> 本文
● ● ● ● ● ● ●
特許文献1には15℃と20℃のSFCが固定値であるホワイトソース用油脂組成物が記載されている。
【先行技術文献】
【特許文献】
【0003】
【特許文献1】特開2020-068675号公報
【発明の概要】
【発明が解決しようとする課題】
【0004】
しかしながら、従来の冷凍グラタンについては、更に良好な口溶けが求められている。
【0005】
本発明の課題は、口溶けの良好な冷凍グラタンを提供することを課題とする。
【課題を解決するための手段】
【0006】
本発明は縦型油脂及びゲル化剤を含有するホワイトソースを含有する冷凍グラタンを提供するものである。
【発明の効果】
【0007】
本発明により、口溶けの良好な冷凍グラタンを得ることができる。
【発明を実施するための形態】
【0008】
以下、本発明の好ましい実施形態について説明する。本明細書において、口溶けとは、口に入れた瞬間にホワイトソースが急激に緩くなる感覚をいう。
本発明は縦型油脂及びゲル化剤を含有するホワイトソースを含有する冷凍グラタンに関する。本発明の冷凍グラタンは縦型油脂を用いることで口溶けがよいものとなる。本発明の冷凍グラタンは縦型油脂とゲル化剤を含有し、25℃の粘度が50P以上であると、口溶けに一層優れるほか、容器からの離型性にも優れ、口溶けと離型性を優れて両立できるものとなる。離型性がよいと、喫食者がグラタンを、冷えてから容器から容易にはがせ、喫食しやすく、食べ残りがきれいで、容器の廃棄等にも便利であり、喫食者にも好まれる傾向がある。
【0009】
本発明において冷凍グラタンは、ホワイトソースと具材とを有する。ホワイトソースと具材は通常、解凍後に1mmの篩で濾過することで分離することができる。解凍は500~800gの冷凍グラタンを常温(例えば25℃)にて60分以上静置することで完全に解凍させる。解凍したグラタンは具材が壊れないように撹拌して均一とした後に、上記の篩で分離させる。分離は篩上にグラタンを戴置させてから10分以上静置させる。これにより、具材とホワイトソースを分離することができる。なお具材としては、野菜、魚介類、肉、パスタなどが挙げられる。
● ● ● ● ● ● ●
> 練習問題
1. 冷凍グラタンの本文のうち、「特許文献1には15℃と20℃」を含む語句で始まり「しかしながら、従来の冷凍グラタンについては、更に良好な口溶けが求められている。」で終わる部分を、一字も変えずに書き写してください。
2. 冷凍グラタンの本文を、最後に示された文の次から書き進めてください。
資料は解答に使う必要がありません。

> 資料
● ● ● ● ● ● ●
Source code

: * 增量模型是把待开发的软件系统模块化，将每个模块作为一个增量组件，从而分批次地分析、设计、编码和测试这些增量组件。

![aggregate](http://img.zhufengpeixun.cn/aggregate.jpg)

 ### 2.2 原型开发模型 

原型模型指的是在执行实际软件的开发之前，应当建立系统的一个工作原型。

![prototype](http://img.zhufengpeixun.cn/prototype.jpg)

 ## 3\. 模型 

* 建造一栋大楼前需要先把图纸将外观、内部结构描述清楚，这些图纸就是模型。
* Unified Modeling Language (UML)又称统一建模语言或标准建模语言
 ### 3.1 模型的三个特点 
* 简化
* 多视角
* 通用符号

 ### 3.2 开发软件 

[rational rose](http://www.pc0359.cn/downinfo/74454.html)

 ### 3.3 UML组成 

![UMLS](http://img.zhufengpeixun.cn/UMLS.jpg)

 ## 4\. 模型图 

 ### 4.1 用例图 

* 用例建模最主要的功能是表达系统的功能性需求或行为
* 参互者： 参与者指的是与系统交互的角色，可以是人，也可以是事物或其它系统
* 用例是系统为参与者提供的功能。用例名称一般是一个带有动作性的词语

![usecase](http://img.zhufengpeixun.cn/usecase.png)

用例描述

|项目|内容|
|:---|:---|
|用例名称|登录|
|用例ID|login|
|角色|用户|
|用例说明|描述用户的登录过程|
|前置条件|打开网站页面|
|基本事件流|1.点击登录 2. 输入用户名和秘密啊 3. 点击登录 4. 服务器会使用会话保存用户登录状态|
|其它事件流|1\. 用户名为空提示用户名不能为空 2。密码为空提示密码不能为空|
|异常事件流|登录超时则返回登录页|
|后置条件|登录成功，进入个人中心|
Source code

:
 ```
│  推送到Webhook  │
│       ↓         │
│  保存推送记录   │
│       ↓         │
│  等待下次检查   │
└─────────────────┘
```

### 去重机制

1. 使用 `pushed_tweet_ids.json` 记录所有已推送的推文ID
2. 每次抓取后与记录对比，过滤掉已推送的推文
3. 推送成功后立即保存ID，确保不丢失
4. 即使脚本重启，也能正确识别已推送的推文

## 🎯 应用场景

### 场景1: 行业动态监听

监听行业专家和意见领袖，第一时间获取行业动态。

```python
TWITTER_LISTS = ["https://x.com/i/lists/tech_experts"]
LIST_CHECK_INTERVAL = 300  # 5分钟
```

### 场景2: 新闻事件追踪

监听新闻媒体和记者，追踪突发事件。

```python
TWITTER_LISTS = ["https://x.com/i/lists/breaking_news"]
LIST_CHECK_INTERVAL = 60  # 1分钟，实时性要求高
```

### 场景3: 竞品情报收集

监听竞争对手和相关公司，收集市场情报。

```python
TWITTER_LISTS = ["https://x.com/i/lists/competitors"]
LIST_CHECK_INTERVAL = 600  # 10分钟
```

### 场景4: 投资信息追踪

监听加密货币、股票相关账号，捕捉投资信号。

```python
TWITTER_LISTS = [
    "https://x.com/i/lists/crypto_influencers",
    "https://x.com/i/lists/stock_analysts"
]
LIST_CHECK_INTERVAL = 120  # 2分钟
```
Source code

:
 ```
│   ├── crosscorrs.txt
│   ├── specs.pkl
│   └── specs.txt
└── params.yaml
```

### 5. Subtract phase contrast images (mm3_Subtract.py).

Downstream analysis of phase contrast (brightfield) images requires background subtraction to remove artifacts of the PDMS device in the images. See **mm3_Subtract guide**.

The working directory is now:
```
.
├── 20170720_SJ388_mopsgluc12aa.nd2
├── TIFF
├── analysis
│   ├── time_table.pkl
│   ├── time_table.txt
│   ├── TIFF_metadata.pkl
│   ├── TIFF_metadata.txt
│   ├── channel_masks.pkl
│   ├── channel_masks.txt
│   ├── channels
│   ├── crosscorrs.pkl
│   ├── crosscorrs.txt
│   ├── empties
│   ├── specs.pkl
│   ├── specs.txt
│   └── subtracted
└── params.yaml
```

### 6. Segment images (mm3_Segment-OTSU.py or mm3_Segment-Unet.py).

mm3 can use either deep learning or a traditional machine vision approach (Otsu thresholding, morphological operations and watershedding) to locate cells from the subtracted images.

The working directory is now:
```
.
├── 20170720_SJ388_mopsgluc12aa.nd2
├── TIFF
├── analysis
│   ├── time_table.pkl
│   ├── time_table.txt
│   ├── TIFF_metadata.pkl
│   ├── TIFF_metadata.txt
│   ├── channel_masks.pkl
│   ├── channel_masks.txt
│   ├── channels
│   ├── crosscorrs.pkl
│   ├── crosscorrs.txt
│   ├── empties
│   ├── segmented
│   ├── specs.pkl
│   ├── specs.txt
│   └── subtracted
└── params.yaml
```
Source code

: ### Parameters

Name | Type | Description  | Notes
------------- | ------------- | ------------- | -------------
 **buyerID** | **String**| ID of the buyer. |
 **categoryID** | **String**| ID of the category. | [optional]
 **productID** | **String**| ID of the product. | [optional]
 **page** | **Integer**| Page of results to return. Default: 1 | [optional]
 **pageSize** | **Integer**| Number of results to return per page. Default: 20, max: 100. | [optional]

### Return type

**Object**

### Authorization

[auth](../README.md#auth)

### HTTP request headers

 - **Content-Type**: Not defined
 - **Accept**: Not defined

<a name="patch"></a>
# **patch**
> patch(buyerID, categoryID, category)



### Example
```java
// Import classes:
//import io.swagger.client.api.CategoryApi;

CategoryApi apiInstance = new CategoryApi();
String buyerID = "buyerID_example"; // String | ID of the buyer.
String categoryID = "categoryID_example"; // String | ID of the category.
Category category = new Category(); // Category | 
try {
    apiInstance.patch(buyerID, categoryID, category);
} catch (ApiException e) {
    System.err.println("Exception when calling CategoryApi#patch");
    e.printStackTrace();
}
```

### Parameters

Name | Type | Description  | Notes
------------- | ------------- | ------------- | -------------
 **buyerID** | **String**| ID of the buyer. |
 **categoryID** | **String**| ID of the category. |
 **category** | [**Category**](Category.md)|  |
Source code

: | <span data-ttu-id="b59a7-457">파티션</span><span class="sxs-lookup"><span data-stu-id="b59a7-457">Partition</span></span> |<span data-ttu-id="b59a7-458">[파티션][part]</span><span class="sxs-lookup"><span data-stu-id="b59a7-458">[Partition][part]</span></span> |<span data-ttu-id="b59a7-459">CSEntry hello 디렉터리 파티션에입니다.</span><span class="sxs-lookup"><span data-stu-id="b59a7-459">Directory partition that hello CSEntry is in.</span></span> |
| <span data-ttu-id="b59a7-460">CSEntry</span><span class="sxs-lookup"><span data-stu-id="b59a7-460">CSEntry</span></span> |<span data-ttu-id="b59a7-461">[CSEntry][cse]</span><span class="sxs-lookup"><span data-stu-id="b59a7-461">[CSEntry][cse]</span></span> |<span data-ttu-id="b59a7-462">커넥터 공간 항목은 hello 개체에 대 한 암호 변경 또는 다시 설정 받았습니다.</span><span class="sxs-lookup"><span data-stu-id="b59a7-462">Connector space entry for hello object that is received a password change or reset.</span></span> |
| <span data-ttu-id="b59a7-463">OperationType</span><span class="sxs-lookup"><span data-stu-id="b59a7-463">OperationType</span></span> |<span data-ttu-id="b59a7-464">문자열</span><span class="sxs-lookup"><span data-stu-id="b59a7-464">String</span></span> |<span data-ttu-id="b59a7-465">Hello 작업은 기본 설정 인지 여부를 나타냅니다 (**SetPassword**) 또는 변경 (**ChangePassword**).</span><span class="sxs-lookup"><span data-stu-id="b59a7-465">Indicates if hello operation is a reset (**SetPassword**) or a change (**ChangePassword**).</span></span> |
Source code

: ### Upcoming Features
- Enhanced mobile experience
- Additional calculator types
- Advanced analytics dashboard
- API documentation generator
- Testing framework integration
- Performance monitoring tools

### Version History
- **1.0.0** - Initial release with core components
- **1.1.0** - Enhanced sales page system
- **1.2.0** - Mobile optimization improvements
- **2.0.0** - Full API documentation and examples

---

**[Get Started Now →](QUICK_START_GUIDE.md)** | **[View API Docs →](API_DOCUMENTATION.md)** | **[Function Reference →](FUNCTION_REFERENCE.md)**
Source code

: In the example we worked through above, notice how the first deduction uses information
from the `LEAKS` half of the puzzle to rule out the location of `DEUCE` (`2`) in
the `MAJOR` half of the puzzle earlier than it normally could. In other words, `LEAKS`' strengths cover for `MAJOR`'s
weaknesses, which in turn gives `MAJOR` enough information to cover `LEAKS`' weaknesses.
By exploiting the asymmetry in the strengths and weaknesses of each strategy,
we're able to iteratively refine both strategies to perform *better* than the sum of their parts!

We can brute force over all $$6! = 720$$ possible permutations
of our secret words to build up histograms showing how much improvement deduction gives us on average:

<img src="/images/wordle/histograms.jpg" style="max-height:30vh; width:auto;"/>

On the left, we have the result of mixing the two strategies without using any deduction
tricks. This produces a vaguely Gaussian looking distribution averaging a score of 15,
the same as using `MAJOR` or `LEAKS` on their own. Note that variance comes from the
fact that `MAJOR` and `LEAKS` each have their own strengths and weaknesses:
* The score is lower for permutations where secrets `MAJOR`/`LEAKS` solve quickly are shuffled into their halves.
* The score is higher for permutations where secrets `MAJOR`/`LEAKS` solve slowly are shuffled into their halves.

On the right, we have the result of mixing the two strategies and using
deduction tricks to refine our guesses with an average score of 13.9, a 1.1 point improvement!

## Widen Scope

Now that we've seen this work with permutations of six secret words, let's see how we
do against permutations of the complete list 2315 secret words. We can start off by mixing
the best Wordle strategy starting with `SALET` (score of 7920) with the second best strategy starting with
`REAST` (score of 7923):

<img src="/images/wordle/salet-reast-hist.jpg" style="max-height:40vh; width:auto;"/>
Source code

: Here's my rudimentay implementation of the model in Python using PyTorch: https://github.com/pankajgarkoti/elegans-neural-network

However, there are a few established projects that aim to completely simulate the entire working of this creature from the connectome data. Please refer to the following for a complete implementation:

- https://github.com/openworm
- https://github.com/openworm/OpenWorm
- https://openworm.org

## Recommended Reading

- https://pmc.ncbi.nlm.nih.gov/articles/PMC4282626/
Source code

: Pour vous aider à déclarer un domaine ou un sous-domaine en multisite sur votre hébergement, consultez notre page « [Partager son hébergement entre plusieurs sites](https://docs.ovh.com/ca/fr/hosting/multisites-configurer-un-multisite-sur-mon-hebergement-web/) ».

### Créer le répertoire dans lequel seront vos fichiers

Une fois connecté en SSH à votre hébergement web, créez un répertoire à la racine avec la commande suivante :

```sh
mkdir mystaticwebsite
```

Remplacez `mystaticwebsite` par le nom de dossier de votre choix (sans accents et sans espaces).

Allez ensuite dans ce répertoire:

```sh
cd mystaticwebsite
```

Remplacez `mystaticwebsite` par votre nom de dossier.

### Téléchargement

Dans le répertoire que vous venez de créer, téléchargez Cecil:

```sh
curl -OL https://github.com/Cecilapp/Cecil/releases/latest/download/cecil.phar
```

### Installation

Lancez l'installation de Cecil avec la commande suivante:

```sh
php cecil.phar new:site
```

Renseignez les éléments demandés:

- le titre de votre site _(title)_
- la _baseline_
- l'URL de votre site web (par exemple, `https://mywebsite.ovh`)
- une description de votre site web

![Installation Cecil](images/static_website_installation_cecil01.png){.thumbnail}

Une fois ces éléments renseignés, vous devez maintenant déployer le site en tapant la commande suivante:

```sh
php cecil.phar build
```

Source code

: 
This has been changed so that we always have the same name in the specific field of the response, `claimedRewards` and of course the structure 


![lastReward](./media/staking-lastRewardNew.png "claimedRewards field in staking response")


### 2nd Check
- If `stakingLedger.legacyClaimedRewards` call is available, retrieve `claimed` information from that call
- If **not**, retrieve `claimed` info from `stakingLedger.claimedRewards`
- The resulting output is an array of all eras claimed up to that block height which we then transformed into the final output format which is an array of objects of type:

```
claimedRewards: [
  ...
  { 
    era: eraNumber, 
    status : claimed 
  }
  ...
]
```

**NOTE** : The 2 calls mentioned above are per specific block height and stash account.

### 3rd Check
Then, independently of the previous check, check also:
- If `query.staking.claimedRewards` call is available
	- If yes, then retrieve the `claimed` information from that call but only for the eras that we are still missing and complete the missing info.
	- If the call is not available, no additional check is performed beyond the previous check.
● ● ● ● ● ● ●
> 解答一覧
1.
特許文献1には15℃と20℃のSFCが固定値であるホワイトソース用油脂組成物が記載されている。
【先行技術文献】
【特許文献】
【0003】
【特許文献1】特開2020-068675号公報
【発明の概要】
【発明が解決しようとする課題】
【0004】
しかしながら、従来の冷凍グラタンについては、更に良好な口溶けが求められている。

2.
【0010】
本発明では、縦型油脂としては、油脂組成物であってよく、25℃の固体脂含量S25と20℃の固体脂含量S20との差S20-S25が5%以上であるものを用いる。このような縦型油脂を用い、25℃の粘度を上記とすることで、ホワイトソースの口溶けが良く、且つ容器からの離型性の優れたものとなる。この理由としては明確ではないが、比較的低温での急峻な溶解が口の中での口溶け感につながる可能性があると考えている。
【0011】
縦型油脂のS20-S25は7%以上が更に好適である。口溶けの点からS20-S25は25%以下であることが好適であり、20%以下がより好適であり、18%以下が更に好適である。
【0012】
特に好適な縦型油脂としては、固体脂含量が20℃で20%超30%以下、25℃で4%以上16%以下であるものが挙げられる。当該縦型油脂の20℃の固体脂含量は更に23~28%が好適である。25℃の固体脂含量は更に6~12%がより好適である。縦型油脂は35℃の固体脂含量は1~5%が好適であり、1~3%がより好適である。上記縦型油脂をゲル化剤と組み合わせることで容器からの離型性と口溶けを一層良好に両立できる。
【0013】
本発明において、ホワイトソースにおける前記縦型油脂の量が0.5~10質量%であることが好ましい。当該含有量とすることで、離型性と口溶けとの両立が一層優れたものとなる。この観点から、ホワイトソースにおける前記縦型油脂の量は、0.6~7質量%であることがより好ましく、0.7~5質量%であることが更に一層好ましい。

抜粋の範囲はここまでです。